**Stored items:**
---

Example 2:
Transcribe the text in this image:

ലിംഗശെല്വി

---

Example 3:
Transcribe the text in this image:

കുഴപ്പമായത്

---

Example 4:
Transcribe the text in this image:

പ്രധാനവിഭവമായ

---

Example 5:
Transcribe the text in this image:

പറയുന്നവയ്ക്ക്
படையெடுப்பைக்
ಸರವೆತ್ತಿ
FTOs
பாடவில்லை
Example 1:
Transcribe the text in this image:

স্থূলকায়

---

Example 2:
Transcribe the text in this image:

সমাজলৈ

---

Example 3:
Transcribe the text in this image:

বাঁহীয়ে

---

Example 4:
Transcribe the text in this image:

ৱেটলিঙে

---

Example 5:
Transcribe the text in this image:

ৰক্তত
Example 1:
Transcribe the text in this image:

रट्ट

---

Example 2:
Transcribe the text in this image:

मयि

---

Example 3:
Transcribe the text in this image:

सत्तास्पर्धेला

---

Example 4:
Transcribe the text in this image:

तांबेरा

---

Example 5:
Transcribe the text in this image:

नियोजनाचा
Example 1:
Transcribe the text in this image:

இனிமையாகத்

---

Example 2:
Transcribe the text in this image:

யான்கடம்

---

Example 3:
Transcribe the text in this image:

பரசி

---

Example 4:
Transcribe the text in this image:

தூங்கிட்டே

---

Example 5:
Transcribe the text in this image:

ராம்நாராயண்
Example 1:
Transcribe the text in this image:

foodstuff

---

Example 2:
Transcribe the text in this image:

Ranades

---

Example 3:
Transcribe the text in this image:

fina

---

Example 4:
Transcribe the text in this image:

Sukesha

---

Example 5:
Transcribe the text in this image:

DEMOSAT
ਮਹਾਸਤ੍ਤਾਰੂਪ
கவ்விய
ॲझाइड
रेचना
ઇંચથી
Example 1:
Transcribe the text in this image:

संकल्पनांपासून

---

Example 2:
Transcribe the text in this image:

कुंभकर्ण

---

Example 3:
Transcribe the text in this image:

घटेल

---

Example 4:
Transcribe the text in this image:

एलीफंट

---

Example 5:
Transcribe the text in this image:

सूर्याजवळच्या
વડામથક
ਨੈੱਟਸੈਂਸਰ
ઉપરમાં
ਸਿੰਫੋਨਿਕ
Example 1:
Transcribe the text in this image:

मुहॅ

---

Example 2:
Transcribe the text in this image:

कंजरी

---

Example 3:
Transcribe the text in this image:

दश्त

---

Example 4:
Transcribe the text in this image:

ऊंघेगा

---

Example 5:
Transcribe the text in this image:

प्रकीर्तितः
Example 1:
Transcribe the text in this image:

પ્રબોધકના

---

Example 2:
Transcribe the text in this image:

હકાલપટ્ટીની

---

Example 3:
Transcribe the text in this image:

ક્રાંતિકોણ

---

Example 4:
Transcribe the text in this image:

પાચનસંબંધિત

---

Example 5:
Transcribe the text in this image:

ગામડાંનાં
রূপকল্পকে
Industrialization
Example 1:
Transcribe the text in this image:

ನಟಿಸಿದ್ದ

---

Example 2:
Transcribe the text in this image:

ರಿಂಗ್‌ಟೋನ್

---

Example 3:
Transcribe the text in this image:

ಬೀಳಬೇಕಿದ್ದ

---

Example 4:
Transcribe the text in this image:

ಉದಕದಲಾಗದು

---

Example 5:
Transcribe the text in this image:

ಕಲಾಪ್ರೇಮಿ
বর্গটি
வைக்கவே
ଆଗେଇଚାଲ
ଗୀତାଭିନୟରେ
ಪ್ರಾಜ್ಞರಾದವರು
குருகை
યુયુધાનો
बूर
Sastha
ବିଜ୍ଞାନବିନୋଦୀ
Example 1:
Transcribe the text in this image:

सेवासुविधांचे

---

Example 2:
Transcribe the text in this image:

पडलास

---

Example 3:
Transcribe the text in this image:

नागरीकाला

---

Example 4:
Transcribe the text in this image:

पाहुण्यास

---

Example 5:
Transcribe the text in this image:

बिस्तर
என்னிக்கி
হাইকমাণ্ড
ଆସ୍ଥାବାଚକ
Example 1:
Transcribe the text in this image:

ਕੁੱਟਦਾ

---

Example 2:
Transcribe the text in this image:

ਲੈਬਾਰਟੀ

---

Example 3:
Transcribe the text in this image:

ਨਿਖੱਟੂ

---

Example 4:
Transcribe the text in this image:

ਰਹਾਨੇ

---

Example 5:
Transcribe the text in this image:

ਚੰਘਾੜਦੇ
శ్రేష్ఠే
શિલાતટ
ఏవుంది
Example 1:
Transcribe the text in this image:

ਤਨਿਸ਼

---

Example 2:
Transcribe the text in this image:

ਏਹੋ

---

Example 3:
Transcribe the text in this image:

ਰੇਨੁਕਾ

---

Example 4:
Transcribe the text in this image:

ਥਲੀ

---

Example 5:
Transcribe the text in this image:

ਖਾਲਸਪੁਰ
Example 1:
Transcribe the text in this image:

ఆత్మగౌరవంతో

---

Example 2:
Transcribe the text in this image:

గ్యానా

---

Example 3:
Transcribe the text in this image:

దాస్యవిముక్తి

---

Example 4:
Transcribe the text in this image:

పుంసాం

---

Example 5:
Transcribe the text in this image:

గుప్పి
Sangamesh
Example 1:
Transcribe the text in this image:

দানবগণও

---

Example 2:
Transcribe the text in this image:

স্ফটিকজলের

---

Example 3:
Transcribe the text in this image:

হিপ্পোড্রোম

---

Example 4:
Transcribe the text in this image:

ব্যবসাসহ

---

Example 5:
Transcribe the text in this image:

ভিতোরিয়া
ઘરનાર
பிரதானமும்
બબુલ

**Task to carry out:**
Transcribe the data word for word.

**Written answer:**
---

Example 2:
Transcribe the text in this image:

ലിംഗശെല്വി

---

Example 3:
Transcribe the text in this image:

കുഴപ്പമായത്

---

Example 4:
Transcribe the text in this image:

പ്രധാനവിഭവമായ

---

Example 5:
Transcribe the text in this image:

പറയുന്നവയ്ക്ക്
படையெடுப்பைக்
ಸರವೆತ್ತಿ
FTOs
பாடவில்லை
Example 1:
Transcribe the text in this image:

স্থূলকায়

---

Example 2:
Transcribe the text in this image:

সমাজলৈ

---

Example 3:
Transcribe the text in this image:

বাঁহীয়ে

---

Example 4:
Transcribe the text in this image:

ৱেটলিঙে

---

Example 5:
Transcribe the text in this image:

ৰক্তত
Example 1:
Transcribe the text in this image:

रट्ट

---

Example 2:
Transcribe the text in this image:

मयि

---

Example 3:
Transcribe the text in this image:

सत्तास्पर्धेला

---

Example 4:
Transcribe the text in this image:

तांबेरा

---

Example 5:
Transcribe the text in this image:

नियोजनाचा
Example 1:
Transcribe the text in this image:

இனிமையாகத்

---

Example 2:
Transcribe the text in this image:

யான்கடம்

---

Example 3:
Transcribe the text in this image:

பரசி

---

Example 4:
Transcribe the text in this image:

தூங்கிட்டே

---

Example 5:
Transcribe the text in this image:

ராம்நாராயண்
Example 1:
Transcribe the text in this image:

foodstuff

---

Example 2:
Transcribe the text in this image:

Ranades

---

Example 3:
Transcribe the text in this image:

fina

---

Example 4:
Transcribe the text in this image:

Sukesha

---

Example 5:
Transcribe the text in this image:

DEMOSAT
ਮਹਾਸਤ੍ਤਾਰੂਪ
கவ்விய
ॲझाइड
रेचना
ઇંચથી
Example 1:
Transcribe the text in this image:

संकल्पनांपासून

---

Example 2:
Transcribe the text in this image:

कुंभकर्ण

---

Example 3:
Transcribe the text in this image:

घटेल

---

Example 4:
Transcribe the text in this image:

एलीफंट

---

Example 5:
Transcribe the text in this image:

सूर्याजवळच्या
વડામથક
ਨੈੱਟਸੈਂਸਰ
ઉપરમાં
ਸਿੰਫੋਨਿਕ
Example 1:
Transcribe the text in this image:

मुहॅ

---

Example 2:
Transcribe the text in this image:

कंजरी

---

Example 3:
Transcribe the text in this image:

दश्त

---

Example 4:
Transcribe the text in this image:

ऊंघेगा

---

Example 5:
Transcribe the text in this image:

प्रकीर्तितः
Example 1:
Transcribe the text in this image:

પ્રબોધકના

---

Example 2:
Transcribe the text in this image:

હકાલપટ્ટીની

---

Example 3:
Transcribe the text in this image:

ક્રાંતિકોણ

---

Example 4:
Transcribe the text in this image:

પાચનસંબંધિત

---

Example 5:
Transcribe the text in this image:

ગામડાંનાં
রূপকল্পকে
Industrialization
Example 1:
Transcribe the text in this image:

ನಟಿಸಿದ್ದ

---

Example 2:
Transcribe the text in this image:

ರಿಂಗ್‌ಟೋನ್

---

Example 3:
Transcribe the text in this image:

ಬೀಳಬೇಕಿದ್ದ

---

Example 4:
Transcribe the text in this image:

ಉದಕದಲಾಗದು

---

Example 5:
Transcribe the text in this image:

ಕಲಾಪ್ರೇಮಿ
বর্গটি
வைக்கவே
ଆଗେଇଚାଲ
ଗୀତାଭିନୟରେ
ಪ್ರಾಜ್ಞರಾದವರು
குருகை
યુયુધાનો
बूर
Sastha
ବିଜ୍ଞାନବିନୋଦୀ
Example 1:
Transcribe the text in this image:

सेवासुविधांचे

---

Example 2:
Transcribe the text in this image:

पडलास

---

Example 3:
Transcribe the text in this image:

नागरीकाला

---

Example 4:
Transcribe the text in this image:

पाहुण्यास

---

Example 5:
Transcribe the text in this image:

बिस्तर
என்னிக்கி
হাইকমাণ্ড
ଆସ୍ଥାବାଚକ
Example 1:
Transcribe the text in this image:

ਕੁੱਟਦਾ

---

Example 2:
Transcribe the text in this image:

ਲੈਬਾਰਟੀ

---

Example 3:
Transcribe the text in this image:

ਨਿਖੱਟੂ

---

Example 4:
Transcribe the text in this image:

ਰਹਾਨੇ

---

Example 5:
Transcribe the text in this image:

ਚੰਘਾੜਦੇ
శ్రేష్ఠే
શિલાતટ
ఏవుంది
Example 1:
Transcribe the text in this image:

ਤਨਿਸ਼

---

Example 2:
Transcribe the text in this image:

ਏਹੋ

---

Example 3:
Transcribe the text in this image:

ਰੇਨੁਕਾ

---

Example 4:
Transcribe the text in this image:

ਥਲੀ

---

Example 5:
Transcribe the text in this image:

ਖਾਲਸਪੁਰ
Example 1:
Transcribe the text in this image:

ఆత్మగౌరవంతో

---

Example 2:
Transcribe the text in this image:

గ్యానా

---

Example 3:
Transcribe the text in this image:

దాస్యవిముక్తి

---

Example 4:
Transcribe the text in this image:

పుంసాం

---

Example 5:
Transcribe the text in this image:

గుప్పి
Sangamesh
Example 1:
Transcribe the text in this image:

দানবগণও

---

Example 2:
Transcribe the text in this image:

স্ফটিকজলের

---

Example 3:
Transcribe the text in this image:

হিপ্পোড্রোম

---

Example 4:
Transcribe the text in this image:

ব্যবসাসহ

---

Example 5:
Transcribe the text in this image:

ভিতোরিয়া
ઘરનાર
பிரதானமும்
બબુલ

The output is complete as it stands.